* begin EXCERPTED TEXT *

23 Exceptions and applications to strike out

(1) Where any pleading is vague and embarrassing, or lacks averments which are necessary to sustain an action or defence, as the case may be, the opposing party may, within the period allowed for filing any subsequent pleading, deliver an exception thereto and may apply to the registrar to set it down for hearing within 15 days after the delivery of such exception: Provided that—

(a) where a party intends to take an exception that a pleading is vague and embarrassing such party shall, by notice, within 10 days of receipt of the pleading, afford the party delivering the pleading, an opportunity to remove the cause of complaint within 15 days of such notice; and

(b) the party excepting shall, within 10 days from the date on which a reply to the notice referred to in paragraph (a) is received, or within 15 days from which such reply is due, deliver the exception.

(2) Where any pleading contains averments which are scandalous, vexatious, or irrelevant, the opposite party may, within the period allowed for filing any subsequent pleading, apply for the striking out of the aforesaid matter, and may set such application down for hearing within five days of expiry of the time limit for the delivery of an answering affidavit or, if an answering affidavit is delivered, within five days after the delivery of a replying affidavit or expiry of the time limit for delivery of a replying affidavit, referred to in rule 6 (5) (f): Provided that—

(a) the party intending to make an application to strike out shall, by notice delivered within 10 days of receipt of the pleading, afford the party delivering the pleading an opportunity to remove the cause of complaint within 15 days of delivery of the notice of intention to strike out; and

(b) the court shall not grant the application unless it is satisfied that the applicant will be prejudiced in the conduct of any claim or defence if the application is not granted.


Pleading not disclosing a cause of action

[33] In terms of rule 23(1) an exception brought on the ground that a pleading lacks averments necessary to sustain an action or defence, may be filed within the period allowed for the filing of any subsequent pleading. In the case of an exception on the ground that a pleading is vague and embarrassing, rule 23(1)(a) must be complied with before an exception on that ground could be delivered in terms of rule 23(1)(b). In the absence of any condonation for the late filing of the notice of exception on the ground that the pleading is vague and embarrassing, such a notice constitutes an irregular step.


[34] The time periods within which pleadings subsequent to a declaration or particulars of claim must be delivered are dealt with under rule 22 (plea) and rule 24(1) (claim in reconvention). If a defendant intends to deliver an exception to the plaintiff’s particulars of claim, it must do so within the period allowed for a plea, otherwise it will be out of time. The court may on good cause shown, extend the period for the delivery of the plea.23


[35] Failure to deliver a plea within the time stated does not entail an automatic bar. Since an exception is a pleading, a notice of bar in terms of rule 26 is required before the plaintiff can object to an exception on the ground that it was delivered out of time.24 Rule 26 provides:

26. Failure to deliver pleadings – barring

Any party who fails to deliver a replication or subsequent pleading within the time stated in rule 25 shall be ipso facto barred. If any party fails to deliver any other pleading within the time laid down in these rules or within any extended time allowed in terms thereof, any other party may by notice served upon him require him to deliver such pleading within 5 days after the day upon which the notice is delivered. Any party failing to deliver the pleading referred to in the notice within the time therein required or within such further period as may be agreed between the parties shall be in default of filing such pleading, and ipso facto barred. . .

* end EXCERPTED TEXT *
* begin DATASET RECORDS *

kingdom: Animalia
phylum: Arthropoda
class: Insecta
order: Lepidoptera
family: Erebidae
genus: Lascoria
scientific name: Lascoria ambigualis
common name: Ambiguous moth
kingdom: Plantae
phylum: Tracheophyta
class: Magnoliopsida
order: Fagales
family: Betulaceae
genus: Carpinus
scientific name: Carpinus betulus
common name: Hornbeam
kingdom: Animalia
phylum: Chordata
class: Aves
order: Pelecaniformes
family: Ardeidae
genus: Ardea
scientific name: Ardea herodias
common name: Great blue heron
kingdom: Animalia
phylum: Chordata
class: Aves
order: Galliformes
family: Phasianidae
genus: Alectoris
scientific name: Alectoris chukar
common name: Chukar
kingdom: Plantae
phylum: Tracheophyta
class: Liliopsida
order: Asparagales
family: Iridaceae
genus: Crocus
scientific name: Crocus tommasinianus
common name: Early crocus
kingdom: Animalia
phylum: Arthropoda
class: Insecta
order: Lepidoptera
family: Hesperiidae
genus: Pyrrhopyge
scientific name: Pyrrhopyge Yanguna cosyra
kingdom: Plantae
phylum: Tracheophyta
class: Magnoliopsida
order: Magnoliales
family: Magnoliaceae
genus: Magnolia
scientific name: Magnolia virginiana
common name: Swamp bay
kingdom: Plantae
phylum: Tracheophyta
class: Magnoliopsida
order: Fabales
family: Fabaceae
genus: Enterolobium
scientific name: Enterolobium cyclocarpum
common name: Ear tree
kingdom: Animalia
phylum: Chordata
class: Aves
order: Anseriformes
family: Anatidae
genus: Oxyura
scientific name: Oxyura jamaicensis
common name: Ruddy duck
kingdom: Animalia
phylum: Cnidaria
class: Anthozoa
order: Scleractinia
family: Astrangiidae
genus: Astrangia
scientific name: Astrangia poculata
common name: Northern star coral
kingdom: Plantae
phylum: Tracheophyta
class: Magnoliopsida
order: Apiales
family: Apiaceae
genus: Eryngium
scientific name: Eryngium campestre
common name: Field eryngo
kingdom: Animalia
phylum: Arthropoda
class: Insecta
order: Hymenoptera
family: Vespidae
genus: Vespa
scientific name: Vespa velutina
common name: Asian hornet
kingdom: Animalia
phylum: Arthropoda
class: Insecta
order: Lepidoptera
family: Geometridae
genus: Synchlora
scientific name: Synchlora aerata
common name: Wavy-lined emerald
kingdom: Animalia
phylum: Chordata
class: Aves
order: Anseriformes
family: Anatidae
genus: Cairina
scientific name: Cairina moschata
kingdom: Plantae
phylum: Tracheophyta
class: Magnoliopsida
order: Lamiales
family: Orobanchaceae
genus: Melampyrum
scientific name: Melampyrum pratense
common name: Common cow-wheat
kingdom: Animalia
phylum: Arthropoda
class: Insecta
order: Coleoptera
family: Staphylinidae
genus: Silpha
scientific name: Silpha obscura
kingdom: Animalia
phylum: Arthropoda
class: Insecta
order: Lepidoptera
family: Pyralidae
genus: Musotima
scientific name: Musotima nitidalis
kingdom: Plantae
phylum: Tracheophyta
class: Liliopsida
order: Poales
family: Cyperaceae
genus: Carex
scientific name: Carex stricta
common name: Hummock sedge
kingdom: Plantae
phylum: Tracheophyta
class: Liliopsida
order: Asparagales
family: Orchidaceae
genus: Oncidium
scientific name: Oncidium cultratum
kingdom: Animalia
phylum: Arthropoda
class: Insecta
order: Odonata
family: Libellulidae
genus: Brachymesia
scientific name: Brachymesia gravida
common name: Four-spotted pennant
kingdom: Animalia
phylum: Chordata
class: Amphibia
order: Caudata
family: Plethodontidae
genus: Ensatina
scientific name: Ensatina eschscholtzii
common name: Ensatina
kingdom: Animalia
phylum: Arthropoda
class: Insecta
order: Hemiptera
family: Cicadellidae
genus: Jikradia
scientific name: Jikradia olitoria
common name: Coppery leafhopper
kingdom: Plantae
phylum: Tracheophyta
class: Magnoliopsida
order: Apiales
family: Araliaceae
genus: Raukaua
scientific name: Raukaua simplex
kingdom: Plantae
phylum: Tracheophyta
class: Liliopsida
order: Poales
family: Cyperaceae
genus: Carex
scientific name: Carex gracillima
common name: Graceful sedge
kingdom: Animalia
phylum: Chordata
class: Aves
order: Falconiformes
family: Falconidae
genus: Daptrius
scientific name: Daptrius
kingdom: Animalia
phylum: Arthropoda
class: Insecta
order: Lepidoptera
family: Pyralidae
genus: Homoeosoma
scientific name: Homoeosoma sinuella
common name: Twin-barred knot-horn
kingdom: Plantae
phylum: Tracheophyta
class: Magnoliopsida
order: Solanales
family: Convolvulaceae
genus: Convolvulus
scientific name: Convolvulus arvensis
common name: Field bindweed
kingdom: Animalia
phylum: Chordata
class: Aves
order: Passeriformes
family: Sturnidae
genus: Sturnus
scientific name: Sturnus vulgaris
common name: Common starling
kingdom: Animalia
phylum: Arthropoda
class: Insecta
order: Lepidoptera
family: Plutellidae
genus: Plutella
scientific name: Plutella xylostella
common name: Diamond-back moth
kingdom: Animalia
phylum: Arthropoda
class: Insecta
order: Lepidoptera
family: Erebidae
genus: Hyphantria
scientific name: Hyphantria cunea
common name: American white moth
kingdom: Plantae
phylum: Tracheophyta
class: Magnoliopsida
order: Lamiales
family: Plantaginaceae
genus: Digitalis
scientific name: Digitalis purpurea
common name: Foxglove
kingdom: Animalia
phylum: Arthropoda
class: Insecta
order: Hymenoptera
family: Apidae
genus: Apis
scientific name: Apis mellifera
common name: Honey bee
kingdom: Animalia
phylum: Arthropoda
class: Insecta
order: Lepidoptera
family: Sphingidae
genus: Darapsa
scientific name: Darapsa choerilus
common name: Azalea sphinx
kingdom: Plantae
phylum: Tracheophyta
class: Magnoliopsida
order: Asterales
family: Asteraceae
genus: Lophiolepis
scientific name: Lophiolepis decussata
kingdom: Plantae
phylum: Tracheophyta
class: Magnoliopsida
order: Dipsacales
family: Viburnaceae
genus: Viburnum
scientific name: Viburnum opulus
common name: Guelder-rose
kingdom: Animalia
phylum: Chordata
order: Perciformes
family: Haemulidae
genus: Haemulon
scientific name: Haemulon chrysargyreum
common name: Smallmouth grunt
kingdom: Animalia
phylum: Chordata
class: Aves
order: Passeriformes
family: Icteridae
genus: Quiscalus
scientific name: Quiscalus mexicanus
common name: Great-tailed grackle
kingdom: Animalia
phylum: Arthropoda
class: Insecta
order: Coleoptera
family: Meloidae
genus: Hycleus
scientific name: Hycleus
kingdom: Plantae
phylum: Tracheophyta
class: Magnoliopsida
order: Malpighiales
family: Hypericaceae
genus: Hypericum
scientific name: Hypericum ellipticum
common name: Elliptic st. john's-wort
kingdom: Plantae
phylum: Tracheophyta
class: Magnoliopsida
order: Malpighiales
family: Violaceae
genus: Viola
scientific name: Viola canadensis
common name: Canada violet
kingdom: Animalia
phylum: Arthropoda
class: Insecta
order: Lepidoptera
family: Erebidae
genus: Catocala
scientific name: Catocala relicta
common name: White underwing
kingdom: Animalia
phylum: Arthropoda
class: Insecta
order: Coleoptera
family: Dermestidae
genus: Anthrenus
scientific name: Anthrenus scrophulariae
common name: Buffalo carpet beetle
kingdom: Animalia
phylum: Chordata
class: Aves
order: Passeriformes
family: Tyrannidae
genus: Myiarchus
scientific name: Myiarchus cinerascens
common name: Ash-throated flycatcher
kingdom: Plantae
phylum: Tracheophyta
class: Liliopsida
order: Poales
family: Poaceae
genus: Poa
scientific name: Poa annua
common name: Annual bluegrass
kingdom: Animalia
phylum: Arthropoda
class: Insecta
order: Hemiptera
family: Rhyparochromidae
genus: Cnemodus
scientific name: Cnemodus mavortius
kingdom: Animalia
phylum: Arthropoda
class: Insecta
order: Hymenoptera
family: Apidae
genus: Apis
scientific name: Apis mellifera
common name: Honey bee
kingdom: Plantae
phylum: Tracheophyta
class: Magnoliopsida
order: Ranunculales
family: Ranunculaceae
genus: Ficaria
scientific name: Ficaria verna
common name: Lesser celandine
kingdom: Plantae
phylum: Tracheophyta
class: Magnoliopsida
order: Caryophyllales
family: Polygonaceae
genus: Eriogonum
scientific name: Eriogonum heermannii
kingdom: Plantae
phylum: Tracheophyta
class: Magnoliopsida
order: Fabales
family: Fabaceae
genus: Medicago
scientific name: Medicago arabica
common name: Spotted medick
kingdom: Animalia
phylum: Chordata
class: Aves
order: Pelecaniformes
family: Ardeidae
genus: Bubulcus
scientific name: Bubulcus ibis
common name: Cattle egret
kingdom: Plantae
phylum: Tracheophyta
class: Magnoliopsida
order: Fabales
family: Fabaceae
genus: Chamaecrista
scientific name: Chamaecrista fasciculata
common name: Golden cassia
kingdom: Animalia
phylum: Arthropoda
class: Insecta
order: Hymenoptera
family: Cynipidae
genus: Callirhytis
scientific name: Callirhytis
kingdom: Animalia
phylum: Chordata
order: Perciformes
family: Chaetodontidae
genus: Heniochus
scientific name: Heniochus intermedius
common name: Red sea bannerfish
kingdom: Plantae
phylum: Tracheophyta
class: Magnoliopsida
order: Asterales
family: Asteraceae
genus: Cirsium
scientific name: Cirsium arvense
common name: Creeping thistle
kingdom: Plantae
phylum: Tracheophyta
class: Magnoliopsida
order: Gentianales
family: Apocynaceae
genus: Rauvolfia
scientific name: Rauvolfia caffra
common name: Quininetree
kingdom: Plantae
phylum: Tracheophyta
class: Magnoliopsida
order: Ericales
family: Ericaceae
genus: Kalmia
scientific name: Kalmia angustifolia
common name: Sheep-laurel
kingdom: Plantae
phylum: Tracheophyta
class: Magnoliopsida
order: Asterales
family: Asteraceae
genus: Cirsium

* end DATASET RECORDS *

#### [SHORT EXERCISE 1]
According to the text on exceptions and striking out, within how many days of receiving a pleading must a party give notice that it intends to except to that pleading as vague and embarrassing?
#### [SHORT EXERCISE 2]
Continue the text on exceptions and the barring of pleadings from the point at which it ends.

#### [RESULT 1]
Within 10 days of receipt of the pleading.

#### [RESULT 2]
[36] Mr Crampton, for the plaintiffs, argued that the defendant did not take any action within the five-day notice of bar and that she consequently became ipso facto barred, which meant that she was not permitted to proceed with the exception. The defendant therefore could not proceed with the exception without having obtained condonation, as she filed her notice of exception out of time.


[37] A party is only ipso facto barred upon the failure to deliver a replication or subsequent pleading within the time stipulated in the Uniform rules. In the case of all other pleadings, the bar occurs upon the lapse of the notice period provided in rule 26 i.e. within five days after receipt of the notice. ‘If within the five-day period a pleading which the party is entitled to file is filed, there is no bar.’25 However, in the absence of condonation for the late filing of a rule 23(1)(a) notice and a rule 23(2)(a) notice or an application to lift the bar, filing the notice within the period allotted in the bar does not cure a procedural defect in the notice of exception and the exception brought on the ground that the pleading is vague and embarrassing and that the notice to strike out has been filed out of the prescribed time limit.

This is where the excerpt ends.